(SOURCE INFORMATION begins)
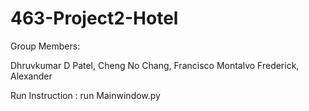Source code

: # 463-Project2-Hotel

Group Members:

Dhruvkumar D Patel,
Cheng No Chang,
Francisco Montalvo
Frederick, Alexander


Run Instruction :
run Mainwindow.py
(SOURCE INFORMATION ends)
WRITTEN TASK -
Except for the pictures, write the data out exactly.

ANSWER TO THE PROBLEM -
Source code

: # 463-Project2-Hotel

Group Members:

Dhruvkumar D Patel,
Cheng No Chang,
Francisco Montalvo
Frederick, Alexander


Run Instruction :
run Mainwindow.py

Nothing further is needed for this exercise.